From the Plantation to the Penitentiary recalls the Black Arts era in African-American culture—particularly poetry and jazz, when it seemed figures such as Amiri Baraka and Rahsaan Roland Kirk borrowed from almost every form they saw as useful to address the political and social world they lived in. The artistic ambition was almost impossibly large, but the art that resulted was high-minded yet still free-swinging in every sense of the phrase. They and their contemporaries put brilliant thoughts next to tired commonplaces, but the individual pieces were bigger than their parts, and collected, the work is an impressive body of political art that’s exciting as a whole even if individual pieces can be picked at.

 

Here, “Doin’ (Y)Our Thing” is on one hand the most completely satisfying piece, but it’s also the slightest by comparison to the rest of the album. It features Marsalis’ generally young quintet at its most swinging—with an impressive solo by pianist Dan Nimmer—but the instrumental track is conventional. It’s a pleasant tonic between songs that address the modern world, and particularly the place of African Americans in it. It’s probably no surprise that Marsalis finds a lot of targets, whether it’s greedy

 

“Supercapitalists” or gangsta rappers, who he dismisses as “modern day minstrels” with “songless tunes.”

 

Jennifer Sanon finds the music in Marsalis’ words, which some times takes work. While the album is composed with Marsalis’ usual intelligence and provocative inventiveness, his lyrics find rhythms and phrasings in church, in common speech, in hipster jive and his own self-conscious profundity. That leads—as it did for Kirk—to clunky lines that rip easy targets next to lines that speak with deceptive elegance to real issues.
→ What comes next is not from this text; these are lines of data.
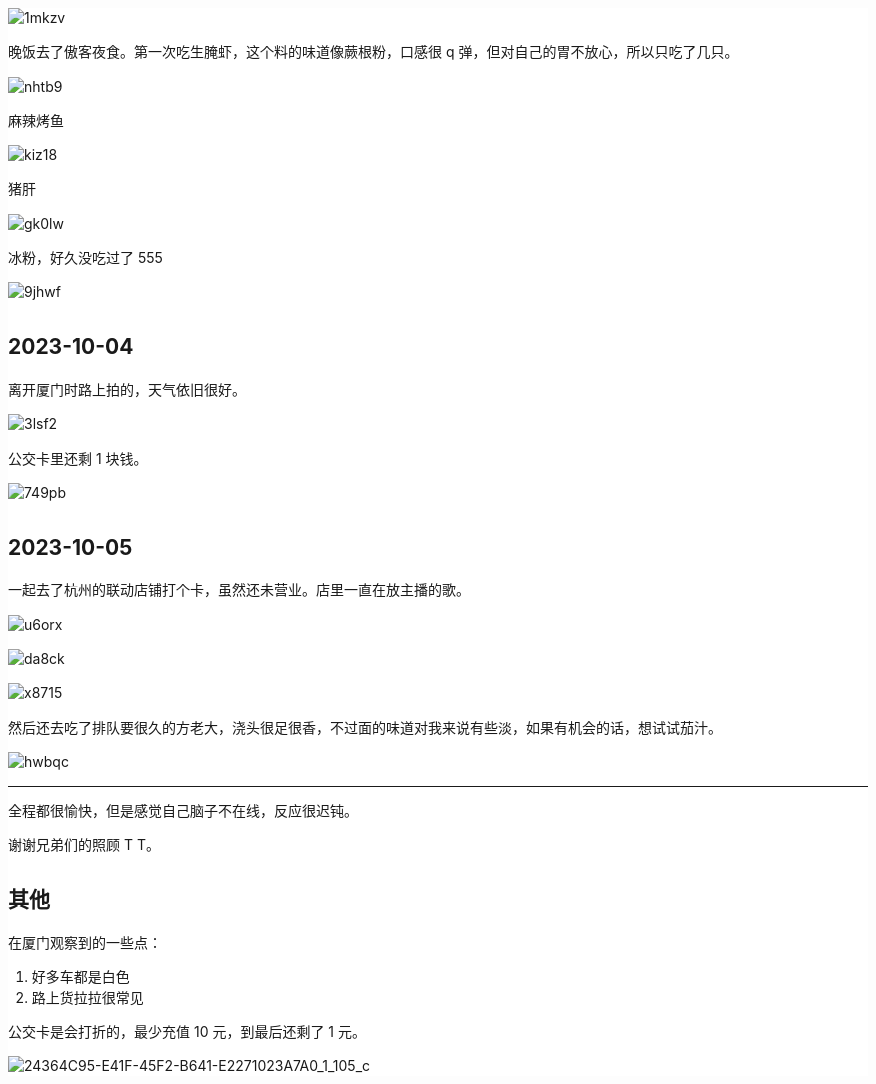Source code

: ![1mkzv](https://pictures.kazoottt.top/2023/20231020-1mkzv-97089da407e4ae7030f43acb614c9a11.jpg)

晚饭去了傲客夜食。第一次吃生腌虾，这个料的味道像蕨根粉，口感很 q 弹，但对自己的胃不放心，所以只吃了几只。

![nhtb9](https://pictures.kazoottt.top/2023/20231020-nhtb9-1edd1da3e9740f165b8ef2038c4bbb23.jpg)

麻辣烤鱼

![kiz18](https://pictures.kazoottt.top/2023/20231020-kiz18-e96b627273c9b36493fa7fed9a0057c9.jpg)

猪肝

![gk0lw](https://pictures.kazoottt.top/2023/20231020-gk0lw-619238dea3aba3dda6e57e2c467ed81b.jpg)

冰粉，好久没吃过了 555

![9jhwf](https://pictures.kazoottt.top/2023/20231020-9jhwf-57a1b79a7386e756edab8915f9413639.jpg)

## 2023-10-04

离开厦门时路上拍的，天气依旧很好。

![3lsf2](https://pictures.kazoottt.top/2023/20231020-3lsf2-857dfc23746f54d7b41bca870a72d357.jpg)

公交卡里还剩 1 块钱。

![749pb](https://pictures.kazoottt.top/2023/20231020-749pb-581511b30ed871278bd10b8dc3f18204.jpg)

## 2023-10-05

一起去了杭州的联动店铺打个卡，虽然还未营业。店里一直在放主播的歌。

![u6orx](https://pictures.kazoottt.top/2023/20231020-u6orx-c01b282858c821afa812b4027e946d5b.jpg)

![da8ck](https://pictures.kazoottt.top/2023/20231020-da8ck-e66240ba8927f7978aa0d3f6ab90b52a.jpg)

![x8715](https://pictures.kazoottt.top/2023/20231020-x8715-76af87df7538cb73f0131fc16e812130.jpg)

然后还去吃了排队要很久的方老大，浇头很足很香，不过面的味道对我来说有些淡，如果有机会的话，想试试茄汁。

![hwbqc](https://pictures.kazoottt.top/2023/20231020-hwbqc-17f5cd62f09fbe0d9584551dcfc46588.jpg)

---

全程都很愉快，但是感觉自己脑子不在线，反应很迟钝。

谢谢兄弟们的照顾 T T。

## 其他

在厦门观察到的一些点：

1. 好多车都是白色
2. 路上货拉拉很常见

公交卡是会打折的，最少充值 10 元，到最后还剩了 1 元。

![24364C95-E41F-45F2-B641-E2271023A7A0_1_105_c](https://pictures.kazoottt.top/2023/20231020-24364C95-E41F-45F2-B641-E2271023A7A0_1_105_c-581511b30ed871278bd10b8dc3f18204.jpeg)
Marsalis underlines the invisibility of damaged souls in “Find Me” when he writes, “I see shattered people / running the streets night and day / say can you see?” He echoes Barbra Streisand and “The Star-Spangled Banner” while borrowing a thought from Richard Wright in the language of the Beats, but that doesn’t mean he’s wrong.

 

Hip-hop has come to dominate the public imagination to such a degree that critics have focused on his attempt at rapping when Marsalis sing-speaks the closing “Where Y’all At?” The piece is firmly in the tradition of “Volunteered Slavery” and the work of Gil-Scott Heron, making agitprop art with common language in the dance modes they know best—in Marsalis’ case, a second line swing. It’s art as party and party as art, and if anything, the story is that so few other recordings exist like this these days. Perhaps it’s a comment on business—that only an artist as bulletproof as Marsalis can make one—or the lack of courage on the part of other jazz musicians, but really, how can jazz artists complain about hip-hop if they leave the business of social criticism to them?